Russia’s International Disputes:
– China and Russia have demarcated the once disputed islands at the Amur and Ussuri confluence and in the Argun River in accordance with the 2004 Agreement, ending their centuries-long border disputes;
– the sovereignty dispute over the islands of Etorofu, Kunashiri, Shikotan, and the Habomai group, known in Japan as the “Northern Territories” and in Russia as the “Southern Kurils,” occupied by the Soviet Union in 1945, now administered by Russia, and claimed by Japan, remains the primary sticking point to signing a peace treaty formally ending World War II hostilities;
– Russia and Georgia agree on delimiting all but small, strategic segments of the land boundary and the maritime boundary;
– OSCE observers monitor volatile areas such as the Pankisi Gorge in the Akhmeti region and the Kodori Gorge in Abkhazia;
– Azerbaijan, Kazakhstan, and Russia signed equidistance boundaries in the Caspian seabed but the littoral states have no consensus on dividing the water column;
– Russia and Norway reached an agreement on how to align Barents Sea and Arctic Ocean boundaries over EEZ and continental shelf in an agreement signed on 15 September 2010; this agreement is pending ratification by the respective national assemblies;
– various groups in Finland advocate restoration of Karelia (Kareliya) and other areas ceded to the Soviet Union following the Second World War but the Finnish Government asserts no territorial demands;
– in May 2005, Russia recalled its signatures to the 1996 border agreements with Estonia (1996) and Latvia (1997), when the two Baltic states announced issuance of unilateral declarations referencing Soviet occupation and ensuing territorial losses; Russia demands better treatment of ethnic Russians in Estonia and Latvia; Estonian citizen groups continue to press for realignment of the boundary based on the 1920 Tartu Peace Treaty that would bring the now divided ethnic Setu people and parts of the Narva region within Estonia;
– Lithuania and Russia committed to demarcating their boundary in 2006 in accordance with the land and maritime treaty ratified by Russia in May 2003 and by Lithuania in 1999; Lithuania operates a simplified transit regime for Russian nationals traveling from the Kaliningrad coastal exclave into Russia, while still conforming, as an EU member state with an EU external border, where strict Schengen border rules apply;
– preparations for the demarcation delimitation of land boundary with Ukraine have commenced; the dispute over the boundary between Russia and Ukraine through the Kerch Strait and Sea of Azov remains unresolved despite a December 2003 framework agreement and on-going expert-level discussions;
– Kazakhstan and Russia boundary delimitation was ratified on November 2005 and field demarcation should commence in 2007;
– Russian Duma has not yet ratified 1990 Bering Sea Maritime Boundary Agreement with the US
Russian Refugees and Internally Displaced Persons:
IDPs: 18,000-160,000 (displacement from Chechnya and North Ossetia) (2007)

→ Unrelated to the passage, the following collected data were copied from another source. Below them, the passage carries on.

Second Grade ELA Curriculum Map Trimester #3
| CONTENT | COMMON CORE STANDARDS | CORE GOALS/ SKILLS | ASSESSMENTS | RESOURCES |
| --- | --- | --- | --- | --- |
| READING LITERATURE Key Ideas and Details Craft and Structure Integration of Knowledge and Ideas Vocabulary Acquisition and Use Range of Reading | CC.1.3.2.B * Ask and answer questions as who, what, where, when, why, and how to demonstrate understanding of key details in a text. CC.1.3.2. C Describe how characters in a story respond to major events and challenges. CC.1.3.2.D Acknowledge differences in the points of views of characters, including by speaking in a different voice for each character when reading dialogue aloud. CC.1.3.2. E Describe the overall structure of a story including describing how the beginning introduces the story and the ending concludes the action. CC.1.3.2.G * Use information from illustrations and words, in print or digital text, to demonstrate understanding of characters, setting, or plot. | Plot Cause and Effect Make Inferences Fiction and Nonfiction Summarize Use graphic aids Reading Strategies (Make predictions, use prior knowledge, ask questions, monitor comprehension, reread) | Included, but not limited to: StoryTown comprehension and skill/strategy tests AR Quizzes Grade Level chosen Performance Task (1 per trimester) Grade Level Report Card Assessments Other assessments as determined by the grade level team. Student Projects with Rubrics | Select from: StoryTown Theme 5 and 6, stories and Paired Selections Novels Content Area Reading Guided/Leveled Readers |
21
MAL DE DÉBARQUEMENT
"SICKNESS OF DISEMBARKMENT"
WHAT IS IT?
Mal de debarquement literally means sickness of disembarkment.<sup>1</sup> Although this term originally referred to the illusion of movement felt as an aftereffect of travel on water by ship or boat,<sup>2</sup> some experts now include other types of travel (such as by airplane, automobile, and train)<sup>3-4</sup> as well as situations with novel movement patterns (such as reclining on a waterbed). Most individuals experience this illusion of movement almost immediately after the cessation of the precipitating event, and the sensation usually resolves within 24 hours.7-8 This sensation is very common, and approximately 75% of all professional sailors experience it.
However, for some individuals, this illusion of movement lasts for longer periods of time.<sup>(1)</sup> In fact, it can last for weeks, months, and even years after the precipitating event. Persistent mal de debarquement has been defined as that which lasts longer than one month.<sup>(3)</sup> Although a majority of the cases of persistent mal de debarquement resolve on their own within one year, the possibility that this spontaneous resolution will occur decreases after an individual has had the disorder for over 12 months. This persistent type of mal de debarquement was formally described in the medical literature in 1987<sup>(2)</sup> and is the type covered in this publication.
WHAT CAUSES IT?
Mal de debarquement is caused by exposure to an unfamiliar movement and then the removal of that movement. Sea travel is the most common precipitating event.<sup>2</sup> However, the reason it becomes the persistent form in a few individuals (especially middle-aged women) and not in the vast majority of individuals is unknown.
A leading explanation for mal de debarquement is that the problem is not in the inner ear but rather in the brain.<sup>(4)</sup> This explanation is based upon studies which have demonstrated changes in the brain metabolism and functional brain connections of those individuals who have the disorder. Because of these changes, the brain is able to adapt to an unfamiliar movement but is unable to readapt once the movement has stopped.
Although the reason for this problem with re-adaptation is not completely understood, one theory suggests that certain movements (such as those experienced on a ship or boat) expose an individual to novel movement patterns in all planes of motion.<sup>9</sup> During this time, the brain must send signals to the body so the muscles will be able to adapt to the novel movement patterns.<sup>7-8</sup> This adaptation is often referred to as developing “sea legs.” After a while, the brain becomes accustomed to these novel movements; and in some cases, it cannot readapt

Russia’s Trafficking in Persons:
– Russia is a source, transit, and destination country for men, women, and children trafficked for various purposes; it remains a significant source of women trafficked to over 50 countries for commercial sexual exploitation;
– Russia is also a transit and destination country for men and women trafficked from Central Asia, Eastern Europe, and North Korea to Central and Western Europe and the Middle East for purposes of forced labor and sexual exploitation;
– internal trafficking remains a problem in Russia with women trafficked from rural areas to urban centers for commercial sexual exploitation, and men trafficked internally and from Central Asia for forced labor in the construction and agricultural industries;
– debt bondage is common among trafficking victims, and child sex tourism remains a concern
Tier rating: Tier 2 Watch List – Russia is on the Tier 2 Watch List for a fifth consecutive year for its failure to show evidence of increasing efforts to combat trafficking over the previous year, particularly in providing assistance to victims of trafficking; comprehensive trafficking victim assistance legislation, which would address key deficiencies, has been pending before the Duma since 2003 and was neither passed nor enacted in 2007 (2008)
Russia’s Illicit drugs:
limited cultivation of illicit cannabis and opium poppy and producer of methamphetamine, mostly for domestic consumption; government has active illicit crop eradication program; used as transshipment point for Asian opiates, cannabis, and Latin American cocaine bound for growing domestic markets, to a lesser extent Western and Central Europe, and occasionally to the US; major source of heroin precursor chemicals; corruption and organized crime are key concerns; major consumer of opiates.